Interpretive Summary: A cover crop-based organic rotational no-till soybean production system combines the soil conservation practices associated with conventional no-till with the soil building practices associated with organic crop production. This crop production system relies on growing high levels of cover crop biomass for weed suppression. However, weed control can still be inconsistent and high levels of cover crop biomass can reduce soil water needed for soybean production. Therefore, we tested how crop row spacing and timing of planting affect weed suppression and soil water availability, respectively, in cover crop-based organic rotational no-till soybean production. The high levels of cover crop biomass provided excellent weed control, however, narrowing row spacing did increase overall weed control. Furthermore, 38 cm row spacing had the highest yields compared to 17 cm and 76 cm. The presence of a cover crop can greatly increase soil water content throughout the growing season when there is adequate rainfall after cover crop termination. However, delaying soybean planting after cover crop termination will only influence subsequent crop performance on dry production years where killing the cover crop is synchronized with a rain event. This work will be included in organic production guides and used by farmers as a decision tool for how and when to plant soybean in high biomass cover crops.

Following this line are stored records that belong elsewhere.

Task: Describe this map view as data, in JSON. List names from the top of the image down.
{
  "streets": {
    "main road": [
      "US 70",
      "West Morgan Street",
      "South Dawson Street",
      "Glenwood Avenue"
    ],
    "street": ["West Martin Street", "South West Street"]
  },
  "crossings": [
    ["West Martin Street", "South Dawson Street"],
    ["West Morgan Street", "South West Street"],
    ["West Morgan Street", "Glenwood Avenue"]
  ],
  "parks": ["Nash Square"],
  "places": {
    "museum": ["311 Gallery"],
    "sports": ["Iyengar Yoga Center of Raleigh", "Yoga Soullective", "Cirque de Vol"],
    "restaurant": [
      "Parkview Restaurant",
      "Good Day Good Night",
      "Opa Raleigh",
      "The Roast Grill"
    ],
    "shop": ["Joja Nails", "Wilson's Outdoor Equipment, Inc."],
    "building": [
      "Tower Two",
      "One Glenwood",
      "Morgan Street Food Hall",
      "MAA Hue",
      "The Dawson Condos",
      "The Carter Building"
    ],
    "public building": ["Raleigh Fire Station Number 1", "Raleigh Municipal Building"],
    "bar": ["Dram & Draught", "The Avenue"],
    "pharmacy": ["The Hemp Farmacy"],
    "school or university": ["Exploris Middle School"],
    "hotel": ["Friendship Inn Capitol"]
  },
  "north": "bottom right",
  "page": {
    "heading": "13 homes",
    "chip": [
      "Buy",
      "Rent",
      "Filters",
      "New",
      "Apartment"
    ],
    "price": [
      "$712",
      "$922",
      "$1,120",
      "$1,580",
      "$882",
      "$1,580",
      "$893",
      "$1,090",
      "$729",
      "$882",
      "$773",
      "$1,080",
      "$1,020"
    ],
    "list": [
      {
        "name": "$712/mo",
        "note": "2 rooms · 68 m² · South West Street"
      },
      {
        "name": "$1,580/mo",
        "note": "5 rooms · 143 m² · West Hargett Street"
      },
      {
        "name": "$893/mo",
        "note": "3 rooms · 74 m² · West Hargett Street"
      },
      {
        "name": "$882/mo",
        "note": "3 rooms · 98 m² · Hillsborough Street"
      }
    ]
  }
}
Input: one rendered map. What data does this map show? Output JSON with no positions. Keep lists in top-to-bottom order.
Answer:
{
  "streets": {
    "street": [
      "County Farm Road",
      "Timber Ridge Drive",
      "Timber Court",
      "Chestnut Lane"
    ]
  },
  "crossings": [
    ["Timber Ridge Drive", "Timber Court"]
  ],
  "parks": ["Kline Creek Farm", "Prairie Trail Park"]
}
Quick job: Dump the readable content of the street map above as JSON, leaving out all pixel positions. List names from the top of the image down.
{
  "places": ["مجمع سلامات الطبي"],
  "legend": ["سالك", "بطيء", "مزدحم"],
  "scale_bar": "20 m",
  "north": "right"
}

Technical Abstract: A four site-year study was conducted in North Carolina to evaluate the effects of soybean planting timing and row spacing on soil moisture, weed density, soybean lodging, and yield in a cover crop-based no-till organic soybean production system. Soybean planting timing included roll-kill/planting and roll-kill/delayed planting where soybean planting occurred either on the same day or approximately 2 weeks later, respectively. Soybean row spacing included 19, 38, and 76 cm, and all treatments included a weedy check and weed-free treatment. Rye biomass production averaged above 10,000 kg ha-1 dry matter, which resulted in good weed control across all sites. Despite having good weed control throughout all treatments, weed coverage was highest in the 76-cm row-space treatment when compared to both the 19-cm and 38-cm row spacing in two of the four site-years. Soybean lodging is a potential consequence of no-till planting of soybeans in high residue mulches, and of the three row spacings, the 19-cm spacing exhibited the greatest incidence of lodging. Row spacing also influenced soybean yield; the 19- and 38-cm row spacing out yielded the 76-cm spacing by 10%. Soil volumetric water content (VWC) was higher in the cereal rye mulch treatments compared to the no rye checks. Furthermore, delaying soybean planting lowered soil water evaporation. However, the increased soil VWC in the rolled-rye treatment did not translate into increased soybean yield. The rolled-rye treatment exhibited significant (P'<'0.01) increases in soil VWC when compared to the no-rye treatment at three of the four site-years. These results highlight planting date flexibility and potential risk to lodging that producers face when no-till planting organic soybeans.